### DATASET CONTENT

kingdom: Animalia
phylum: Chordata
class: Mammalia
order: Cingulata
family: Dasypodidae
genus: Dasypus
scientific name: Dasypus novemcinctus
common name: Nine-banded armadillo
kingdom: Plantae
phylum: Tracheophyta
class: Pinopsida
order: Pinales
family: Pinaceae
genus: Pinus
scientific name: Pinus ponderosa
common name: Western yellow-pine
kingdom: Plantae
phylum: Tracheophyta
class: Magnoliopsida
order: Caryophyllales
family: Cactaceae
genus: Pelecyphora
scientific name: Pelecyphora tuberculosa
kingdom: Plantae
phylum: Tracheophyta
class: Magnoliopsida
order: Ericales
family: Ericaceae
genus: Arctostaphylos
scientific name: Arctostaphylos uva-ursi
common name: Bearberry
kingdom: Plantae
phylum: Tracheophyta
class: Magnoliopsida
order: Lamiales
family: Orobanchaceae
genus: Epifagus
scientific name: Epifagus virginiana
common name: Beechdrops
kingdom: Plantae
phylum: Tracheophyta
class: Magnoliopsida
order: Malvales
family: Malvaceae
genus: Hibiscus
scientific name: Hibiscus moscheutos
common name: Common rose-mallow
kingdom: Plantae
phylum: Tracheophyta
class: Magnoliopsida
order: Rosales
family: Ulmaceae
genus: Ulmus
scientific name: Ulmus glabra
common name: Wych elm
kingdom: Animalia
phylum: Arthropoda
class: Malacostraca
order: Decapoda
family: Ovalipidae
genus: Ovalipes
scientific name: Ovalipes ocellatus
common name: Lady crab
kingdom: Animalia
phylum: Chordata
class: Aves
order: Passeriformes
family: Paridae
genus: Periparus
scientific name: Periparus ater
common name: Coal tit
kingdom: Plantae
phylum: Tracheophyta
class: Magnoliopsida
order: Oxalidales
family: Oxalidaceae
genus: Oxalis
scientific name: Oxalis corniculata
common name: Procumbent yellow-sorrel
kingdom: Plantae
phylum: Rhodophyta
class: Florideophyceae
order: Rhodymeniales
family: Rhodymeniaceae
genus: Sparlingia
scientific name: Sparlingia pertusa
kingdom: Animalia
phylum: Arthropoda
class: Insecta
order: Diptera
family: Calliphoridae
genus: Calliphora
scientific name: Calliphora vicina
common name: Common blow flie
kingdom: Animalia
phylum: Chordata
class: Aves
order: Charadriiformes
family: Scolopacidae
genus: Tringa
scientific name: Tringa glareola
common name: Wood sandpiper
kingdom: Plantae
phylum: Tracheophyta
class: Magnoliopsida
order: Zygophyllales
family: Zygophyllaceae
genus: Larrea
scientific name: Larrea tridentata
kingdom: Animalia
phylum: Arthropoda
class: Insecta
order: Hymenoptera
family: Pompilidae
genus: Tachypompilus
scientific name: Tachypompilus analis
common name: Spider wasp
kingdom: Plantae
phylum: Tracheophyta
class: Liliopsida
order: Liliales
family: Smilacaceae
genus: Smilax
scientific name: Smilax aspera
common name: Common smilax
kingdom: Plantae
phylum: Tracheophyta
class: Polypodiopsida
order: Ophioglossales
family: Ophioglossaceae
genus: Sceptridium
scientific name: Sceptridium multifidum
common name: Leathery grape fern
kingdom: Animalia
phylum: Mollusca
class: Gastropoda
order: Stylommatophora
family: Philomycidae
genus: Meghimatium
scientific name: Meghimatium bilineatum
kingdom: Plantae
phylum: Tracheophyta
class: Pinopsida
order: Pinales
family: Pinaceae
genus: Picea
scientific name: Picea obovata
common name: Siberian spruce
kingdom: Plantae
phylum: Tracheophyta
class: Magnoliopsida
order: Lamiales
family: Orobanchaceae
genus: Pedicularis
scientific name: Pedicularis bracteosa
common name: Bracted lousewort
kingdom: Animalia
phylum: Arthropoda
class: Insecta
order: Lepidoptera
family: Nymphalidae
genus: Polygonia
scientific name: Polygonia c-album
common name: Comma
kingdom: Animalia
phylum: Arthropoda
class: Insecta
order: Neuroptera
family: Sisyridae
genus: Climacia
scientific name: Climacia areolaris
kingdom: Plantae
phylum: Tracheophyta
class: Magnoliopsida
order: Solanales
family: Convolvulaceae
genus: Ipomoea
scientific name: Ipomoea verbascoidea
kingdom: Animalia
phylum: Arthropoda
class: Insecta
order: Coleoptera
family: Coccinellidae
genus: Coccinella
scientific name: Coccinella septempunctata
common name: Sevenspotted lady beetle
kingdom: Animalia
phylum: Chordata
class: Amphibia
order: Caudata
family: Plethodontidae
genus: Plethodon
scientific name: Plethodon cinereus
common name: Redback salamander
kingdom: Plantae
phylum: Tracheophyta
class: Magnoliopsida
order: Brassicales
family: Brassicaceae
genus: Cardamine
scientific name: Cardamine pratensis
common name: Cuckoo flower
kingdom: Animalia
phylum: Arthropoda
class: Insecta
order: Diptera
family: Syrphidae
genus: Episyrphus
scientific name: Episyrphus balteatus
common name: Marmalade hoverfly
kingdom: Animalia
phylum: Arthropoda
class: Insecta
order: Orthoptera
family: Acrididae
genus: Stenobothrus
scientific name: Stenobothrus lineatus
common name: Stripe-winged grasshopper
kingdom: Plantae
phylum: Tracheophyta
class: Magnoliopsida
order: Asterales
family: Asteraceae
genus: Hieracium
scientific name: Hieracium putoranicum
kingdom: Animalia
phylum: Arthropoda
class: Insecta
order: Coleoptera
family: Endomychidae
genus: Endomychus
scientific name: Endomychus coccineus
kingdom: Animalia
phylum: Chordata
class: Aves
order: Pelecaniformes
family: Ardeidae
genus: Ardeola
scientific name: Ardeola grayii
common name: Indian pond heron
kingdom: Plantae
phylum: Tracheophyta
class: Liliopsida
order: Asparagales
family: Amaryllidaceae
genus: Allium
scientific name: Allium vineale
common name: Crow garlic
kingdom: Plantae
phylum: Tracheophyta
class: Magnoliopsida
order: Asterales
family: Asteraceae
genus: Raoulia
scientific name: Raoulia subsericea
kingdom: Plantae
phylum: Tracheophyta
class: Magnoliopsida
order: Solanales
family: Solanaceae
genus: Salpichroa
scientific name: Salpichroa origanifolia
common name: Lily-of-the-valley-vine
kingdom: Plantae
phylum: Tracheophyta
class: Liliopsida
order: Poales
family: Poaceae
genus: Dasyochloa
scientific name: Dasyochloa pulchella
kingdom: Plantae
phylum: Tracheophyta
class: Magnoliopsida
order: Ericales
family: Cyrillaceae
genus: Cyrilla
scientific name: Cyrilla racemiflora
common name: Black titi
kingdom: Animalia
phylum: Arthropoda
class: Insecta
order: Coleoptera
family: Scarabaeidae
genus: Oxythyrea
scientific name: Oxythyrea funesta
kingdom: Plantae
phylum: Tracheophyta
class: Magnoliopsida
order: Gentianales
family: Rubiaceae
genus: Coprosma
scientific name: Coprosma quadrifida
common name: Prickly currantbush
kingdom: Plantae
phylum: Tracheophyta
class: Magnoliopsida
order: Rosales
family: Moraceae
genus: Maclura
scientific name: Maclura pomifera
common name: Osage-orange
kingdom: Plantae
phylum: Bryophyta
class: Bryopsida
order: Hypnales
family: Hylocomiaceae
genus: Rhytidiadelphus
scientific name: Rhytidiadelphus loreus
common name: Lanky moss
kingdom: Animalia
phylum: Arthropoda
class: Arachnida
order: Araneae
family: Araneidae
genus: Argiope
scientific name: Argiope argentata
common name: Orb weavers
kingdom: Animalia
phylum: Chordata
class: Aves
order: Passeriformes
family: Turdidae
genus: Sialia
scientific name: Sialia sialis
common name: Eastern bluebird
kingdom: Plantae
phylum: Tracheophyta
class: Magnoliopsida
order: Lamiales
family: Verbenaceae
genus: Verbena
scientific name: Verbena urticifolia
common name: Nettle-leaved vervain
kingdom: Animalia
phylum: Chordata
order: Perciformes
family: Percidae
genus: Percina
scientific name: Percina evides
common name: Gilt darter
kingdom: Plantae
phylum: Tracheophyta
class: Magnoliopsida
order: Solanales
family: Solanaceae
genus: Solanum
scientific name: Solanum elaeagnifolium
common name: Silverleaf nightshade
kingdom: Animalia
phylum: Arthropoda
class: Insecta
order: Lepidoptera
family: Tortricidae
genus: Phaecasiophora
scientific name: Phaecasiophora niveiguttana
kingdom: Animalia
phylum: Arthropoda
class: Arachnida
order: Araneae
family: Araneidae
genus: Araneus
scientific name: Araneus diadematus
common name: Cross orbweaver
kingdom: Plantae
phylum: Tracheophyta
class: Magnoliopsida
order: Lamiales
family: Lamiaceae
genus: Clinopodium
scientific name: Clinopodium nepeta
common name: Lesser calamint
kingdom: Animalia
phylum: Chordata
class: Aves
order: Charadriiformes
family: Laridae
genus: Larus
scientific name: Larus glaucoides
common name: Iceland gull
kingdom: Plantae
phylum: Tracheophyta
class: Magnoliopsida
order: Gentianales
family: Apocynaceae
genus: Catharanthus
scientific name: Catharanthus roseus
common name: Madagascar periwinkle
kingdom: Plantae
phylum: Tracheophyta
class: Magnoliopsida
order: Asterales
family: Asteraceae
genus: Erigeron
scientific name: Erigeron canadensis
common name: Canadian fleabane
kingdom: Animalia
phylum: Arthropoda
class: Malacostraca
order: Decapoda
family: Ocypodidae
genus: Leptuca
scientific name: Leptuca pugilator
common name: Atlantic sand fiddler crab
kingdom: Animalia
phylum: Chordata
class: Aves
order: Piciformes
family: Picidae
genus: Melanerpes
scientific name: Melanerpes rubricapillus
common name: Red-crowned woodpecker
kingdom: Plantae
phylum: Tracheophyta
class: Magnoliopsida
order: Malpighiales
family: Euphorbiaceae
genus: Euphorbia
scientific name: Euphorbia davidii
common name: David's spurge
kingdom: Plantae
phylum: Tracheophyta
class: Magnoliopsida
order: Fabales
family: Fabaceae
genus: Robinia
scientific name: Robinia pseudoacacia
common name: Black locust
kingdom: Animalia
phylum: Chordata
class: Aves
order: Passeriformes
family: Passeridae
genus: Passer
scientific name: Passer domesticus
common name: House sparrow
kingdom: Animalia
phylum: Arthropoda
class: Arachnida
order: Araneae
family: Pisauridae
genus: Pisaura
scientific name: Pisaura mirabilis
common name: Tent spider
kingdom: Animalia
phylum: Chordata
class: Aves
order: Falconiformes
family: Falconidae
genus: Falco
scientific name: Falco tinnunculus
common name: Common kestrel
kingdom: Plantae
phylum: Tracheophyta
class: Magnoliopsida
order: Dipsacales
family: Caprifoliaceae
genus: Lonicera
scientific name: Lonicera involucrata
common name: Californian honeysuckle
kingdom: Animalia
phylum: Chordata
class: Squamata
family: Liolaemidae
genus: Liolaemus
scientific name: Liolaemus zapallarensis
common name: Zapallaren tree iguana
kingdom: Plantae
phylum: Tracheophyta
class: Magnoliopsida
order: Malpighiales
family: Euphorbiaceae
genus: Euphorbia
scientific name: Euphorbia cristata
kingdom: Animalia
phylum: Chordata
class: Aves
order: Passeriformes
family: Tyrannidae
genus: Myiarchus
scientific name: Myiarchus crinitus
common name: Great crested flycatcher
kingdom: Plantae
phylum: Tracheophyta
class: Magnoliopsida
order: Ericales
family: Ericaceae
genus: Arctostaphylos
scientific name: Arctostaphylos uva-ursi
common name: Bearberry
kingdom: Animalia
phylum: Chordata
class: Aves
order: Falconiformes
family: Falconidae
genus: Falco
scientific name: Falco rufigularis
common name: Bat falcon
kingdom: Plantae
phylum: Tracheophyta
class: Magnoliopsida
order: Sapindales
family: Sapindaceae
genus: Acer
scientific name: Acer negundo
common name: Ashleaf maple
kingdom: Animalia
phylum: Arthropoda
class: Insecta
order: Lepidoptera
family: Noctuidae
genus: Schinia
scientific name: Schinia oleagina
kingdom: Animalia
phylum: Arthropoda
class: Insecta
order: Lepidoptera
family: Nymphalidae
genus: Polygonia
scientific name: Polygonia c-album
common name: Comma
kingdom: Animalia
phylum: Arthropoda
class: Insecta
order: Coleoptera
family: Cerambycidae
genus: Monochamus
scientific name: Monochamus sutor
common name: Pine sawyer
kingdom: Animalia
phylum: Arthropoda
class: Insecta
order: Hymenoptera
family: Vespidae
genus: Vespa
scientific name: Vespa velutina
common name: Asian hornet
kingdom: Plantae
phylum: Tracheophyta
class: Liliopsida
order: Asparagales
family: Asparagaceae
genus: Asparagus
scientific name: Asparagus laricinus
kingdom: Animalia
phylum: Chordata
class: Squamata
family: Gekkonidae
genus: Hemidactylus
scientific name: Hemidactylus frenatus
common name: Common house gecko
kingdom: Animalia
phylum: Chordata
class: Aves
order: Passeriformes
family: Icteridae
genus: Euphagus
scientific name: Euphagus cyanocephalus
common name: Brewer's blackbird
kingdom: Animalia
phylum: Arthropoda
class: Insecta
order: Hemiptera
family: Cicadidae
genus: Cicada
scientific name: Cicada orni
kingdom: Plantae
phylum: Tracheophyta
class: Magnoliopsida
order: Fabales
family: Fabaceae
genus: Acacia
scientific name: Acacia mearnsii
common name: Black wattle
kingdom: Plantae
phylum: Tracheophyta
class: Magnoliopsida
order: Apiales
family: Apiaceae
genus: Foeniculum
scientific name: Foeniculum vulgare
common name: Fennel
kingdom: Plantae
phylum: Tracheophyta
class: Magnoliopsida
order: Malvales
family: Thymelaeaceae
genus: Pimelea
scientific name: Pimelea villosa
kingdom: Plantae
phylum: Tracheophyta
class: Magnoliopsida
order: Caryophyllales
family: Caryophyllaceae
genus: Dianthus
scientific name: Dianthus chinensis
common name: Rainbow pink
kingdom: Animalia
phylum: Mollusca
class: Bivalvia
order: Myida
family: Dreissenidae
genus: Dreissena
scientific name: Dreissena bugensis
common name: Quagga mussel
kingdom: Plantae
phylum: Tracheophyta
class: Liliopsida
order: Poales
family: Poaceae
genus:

### WORK REQUIRED
Can you retype the material above word for word, from its first line through the line containing "scientific name: Periparus ater", with both ends included?

### REPLY
kingdom: Animalia
phylum: Chordata
class: Mammalia
order: Cingulata
family: Dasypodidae
genus: Dasypus
scientific name: Dasypus novemcinctus
common name: Nine-banded armadillo
kingdom: Plantae
phylum: Tracheophyta
class: Pinopsida
order: Pinales
family: Pinaceae
genus: Pinus
scientific name: Pinus ponderosa
common name: Western yellow-pine
kingdom: Plantae
phylum: Tracheophyta
class: Magnoliopsida
order: Caryophyllales
family: Cactaceae
genus: Pelecyphora
scientific name: Pelecyphora tuberculosa
kingdom: Plantae
phylum: Tracheophyta
class: Magnoliopsida
order: Ericales
family: Ericaceae
genus: Arctostaphylos
scientific name: Arctostaphylos uva-ursi
common name: Bearberry
kingdom: Plantae
phylum: Tracheophyta
class: Magnoliopsida
order: Lamiales
family: Orobanchaceae
genus: Epifagus
scientific name: Epifagus virginiana
common name: Beechdrops
kingdom: Plantae
phylum: Tracheophyta
class: Magnoliopsida
order: Malvales
family: Malvaceae
genus: Hibiscus
scientific name: Hibiscus moscheutos
common name: Common rose-mallow
kingdom: Plantae
phylum: Tracheophyta
class: Magnoliopsida
order: Rosales
family: Ulmaceae
genus: Ulmus
scientific name: Ulmus glabra
common name: Wych elm
kingdom: Animalia
phylum: Arthropoda
class: Malacostraca
order: Decapoda
family: Ovalipidae
genus: Ovalipes
scientific name: Ovalipes ocellatus
common name: Lady crab
kingdom: Animalia
phylum: Chordata
class: Aves
order: Passeriformes
family: Paridae
genus: Periparus
scientific name: Periparus ater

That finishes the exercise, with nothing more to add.